Halling, who is now a social worker and program director at St. Jude’s Ranch for Children, said it wasn’t until later that she realized how powerful that moment was to her.
“That’s the lack of education, right? And so now we are better equipped to help these women get the help and support that we need,” she said.
‘It’s a violation’
Halling said she fell into trafficking after leaving an abusive relationship that left her with nothing.
And then her new boyfriend became her trafficker. After six months of dating, he took her out to eat. On their way back, he dropped her off at The Orleans. He told her he had a friend she needed to meet, and they had a way to make money.
He pulled up in the parking lot, put his foot on her thigh, and kicked her out of the car.
“Make me proud,” he told her.
She was only 23. But from there, he watched as she and another woman flagged down cars. It took her 10 hours to meet her $2,500 quota. When she got home, she cried in the shower.
For 18 months, he threatened her family, tied her and other women together and locked them in closets. But he wouldn’t just do that. He bought her flowers and took her out to dinner.
“I was so in love with him. I thought he was the one. I thought he had my best interests at heart,” she said. “Right now, if I could prosecute him, I don’t know that I could. I don’t know that I could face them or go through that process. I was trauma-bonded, and so I kept going in this cycle of toxicity.”
Halling left her trafficker when she was arrested but returned to her abusive relationship from the past. She was then a victim of domestic violence for almost eight years before she attempted suicide. It was in the hospital that she decided to leave her abuser and become a social worker.

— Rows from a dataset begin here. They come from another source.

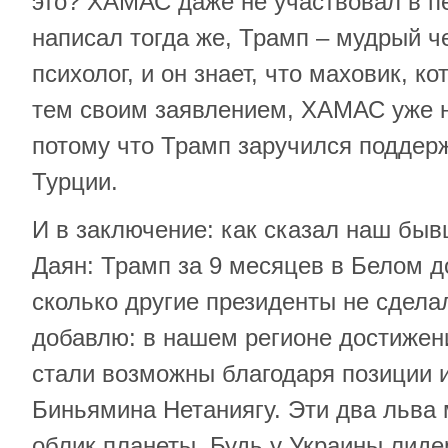
это? ХАМАС даже не участвовал в пе
написал тогда же, Трамп – мудрый ч
психолог, и он знает, что маховик, к
тем своим заявлением, ХАМАС уже н
потому что Трамп заручился поддерж
Турции.
И в заключение: как сказал наш бы
Даян: Трамп за 9 месяцев в Белом д
сколько другие президенты не сделал
добавлю: в нашем регионе достиже
стали возможны благодаря позиции 
Биньямина Нетаниягу. Эти два льва
облик планеты. Будь у Украины лид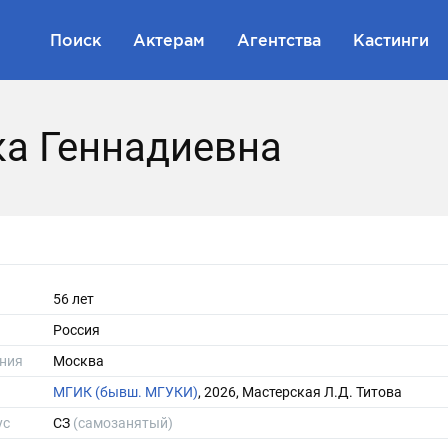
Поиск
Актерам
Агентства
Кастинги
ка Геннадиевна
56 лет
Россия
ния
Москва
МГИК (бывш. МГУКИ)
, 2026, Мастерская Л.Д. Титова
ус
СЗ
(самозанятый)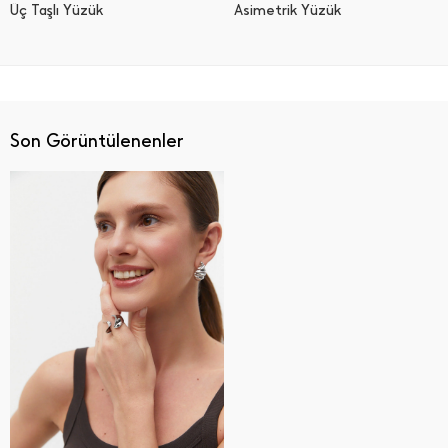
Üç Taşlı Yüzük
Asimetrik Yüzük
Son Görüntülenenler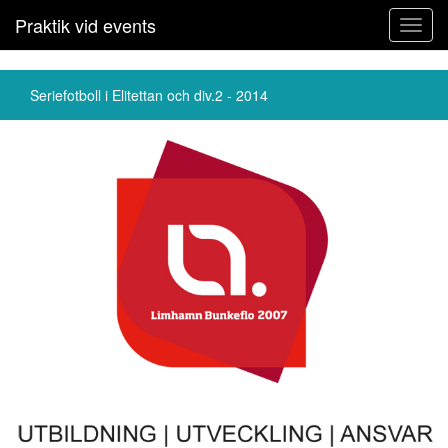
Praktik vid events
Toggl
navig
Seriefotboll i Elitettan och div.2 - 2014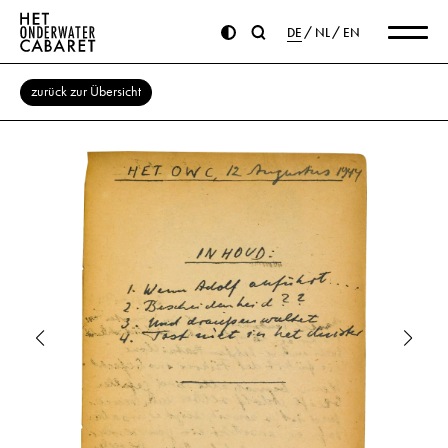
DE
NL
EN
zurück zur Übersicht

She has worked with Metro’s task force, the governor’s coalition and the Nevada attorney general’s office to champion change. And while Halling is proud of the work being done, she said there’s still a long way to go.
“The selling of our bodies is not an occupation; it’s a violation. And here in Nevada, we often have the perception that prostitution is a choice,” she said. “My perspective is whether you were put there by force or circumstance, it’s not a choice. You are a victim. And it’s not something that we should turn a blind eye to.”